▶ **Questions sur l'extrait**:
a – Mettez à jour le passage de l'extrait sur les Marocains bloqués en Europe qui va de « -Ce sont des » jusqu'à « dit et écrit. » en remplaçant « Espagne » par « France ».
b – Traduisez en anglais cette phrase de l'extrait sur les Marocains bloqués en Europe : « J’ai immédiatement pris le bus vers Algésiras où je continue d’attendre la fin de cette crise. »

▶ **Extrait fourni**:
+-------+

C’est notamment le cas d’Aissame dont la situation s’est, entre temps, sensiblement améliorée. «Après plusieurs jours d’insistance, le consulat marocain à Al-gésiras a fini par me répondre et par me donner un numéro de téléphone auquel je devais envoyer une photo de mon passeport via Whatsapp sous promesse qu’ils allaient me rappeler. A la veille de l’expiration de ma location Airbnb, j’ai été informé que mon nom était inscrit parmi la liste des bénéficiaires d’une chambre d’hôtel en pension complète. J’ai immédiatement pris le bus vers Algésiras où je continue d’attendre la fin de cette crise. J’ai eu beaucoup de chance de postuler parmi la première vague. D’autres qui ne l’ont pas fait, sont dans une situation très compliquée», conclut notre témoin sur une note où s’entremêlent espoir et désespoir.

 

Trois questions à Hadj Chafiq

Hadj Chafiq,coordinateur de l'Istiqlal en Europe
Hadj Chafiq,coordinateur de l'Istiqlal en Europe
«Nos compatriotes doivent rentrer chez eux d’urgence»
 
Membre du Conseil National de l’Istiqlal et Coordinateur du Parti en Europe, Hadj Chafiq nous éclaire sur la situation des voyageurs marocains bloqués dans le Vieux Continent.

-Des chiffres ont été récemment communiqués à la presse concernant le nombre de marocains bloqués à l’étranger, que pensez-vous de ces chiffres ?
 
-Ce sont des chiffres qui se rapprochent de la réalité, mais qui ne la reflètent pas fidèlement. J’ai ainsi pu constater quelques écarts avec ceux que nous avons relevés sur le terrain par nos réseaux et nos propres moyens. En Espagne par exemple, ils sont aux environs de 1700 et non pas 1400 comme cela été dit et écrit.

-Comment vivent ces marocains au quotidien ?

-Si beaucoup peuvent compter sur la solidarité de leurs proches ou celle de leurs compatriotes en général, il subsiste beaucoup de cas douloureux qui nécessitent une résolution urgente de leur situation pour de simples raisons humanitaires. Je pense notamment à cette dame qui devait voyager pour un déplacement professionnel de courte durée, laissant au Maroc son enfant âgé à peine de 18 mois. Et là, elle ne peut même pas aller le retrouver. Un exemple parmi beaucoup d’autres. En général, les conditions sont difficiles et les nerfs sont au bord de la rupture, en raison de la peur, l’impatience et la fatigue.

-Quelles sont les solutions que vous préconisez ?

-Dans un communiqué publié par la Coordination du parti de l’Istiqlal en Europe que je représente, nous avons demandé aux autorités marocaines de permettre le rapatriement pur et simple de nos concitoyens chez eux d’urgence. Nous sommes conscients des craintes sanitaires, mais des solutions existent comme par exemple une quarantaine sanitaire de deux semaines, soit au Maroc soit à l’étranger. En parallèle, nous avons appelé à la solidarité des marocains du monde afin qu’ils aident leurs frères et soeurs dans la limite de leurs moyens, soit en proposant des logements, de la nourriture ou même un simple soutien psychologique, en coordination avec les représentations consulaires du pays.

+-------+

(Données enregistrées)
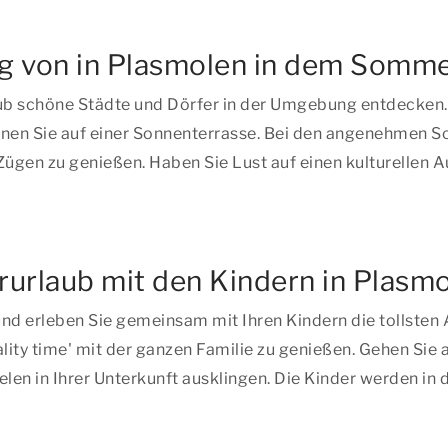
g von in Plasmolen in dem Somme
ub schöne Städte und Dörfer in der Umgebung entdecken
nen Sie auf einer Sonnenterrasse. Bei den angenehmen So
 Zügen zu genießen. Haben Sie Lust auf einen kulturellen 
urlaub mit den Kindern in Plasm
nd erleben Sie gemeinsam mit Ihren Kindern die tollsten 
lity time
' mit der ganzen Familie zu genießen. Gehen Sie 
elen in Ihrer Unterkunft ausklingen. Die Kinder werden in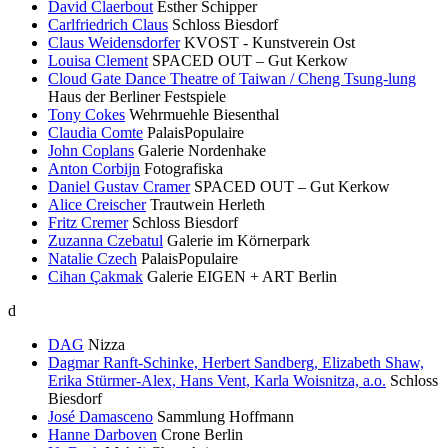
David Claerbout
Esther Schipper
Carlfriedrich Claus
Schloss Biesdorf
Claus Weidensdorfer
KVOST - Kunstverein Ost
Louisa Clement
SPACED OUT – Gut Kerkow
Cloud Gate Dance Theatre of Taiwan / Cheng Tsung-lung
Haus der Berliner Festspiele
Tony Cokes
Wehrmuehle Biesenthal
Claudia Comte
PalaisPopulaire
John Coplans
Galerie Nordenhake
Anton Corbijn
Fotografiska
Daniel Gustav Cramer
SPACED OUT – Gut Kerkow
Alice Creischer
Trautwein Herleth
Fritz Cremer
Schloss Biesdorf
Zuzanna Czebatul
Galerie im Körnerpark
Natalie Czech
PalaisPopulaire
Cihan Çakmak
Galerie EIGEN + ART Berlin
d
DAG
Nizza
Dagmar Ranft-Schinke, Herbert Sandberg, Elizabeth Shaw,
Erika Stürmer-Alex, Hans Vent, Karla Woisnitza, a.o.
Schloss
Biesdorf
José Damasceno
Sammlung Hoffmann
Hanne Darboven
Crone Berlin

+-------+

▶ **Résultats de l'exercice**:
a –
-Ce sont des chiffres qui se rapprochent de la réalité, mais qui ne la reflètent pas fidèlement. J’ai ainsi pu constater quelques écarts avec ceux que nous avons relevés sur le terrain par nos réseaux et nos propres moyens. En France par exemple, ils sont aux environs de 1700 et non pas 1400 comme cela été dit et écrit.

b – I immediately took the bus to Algeciras, where I am still waiting for this crisis to end.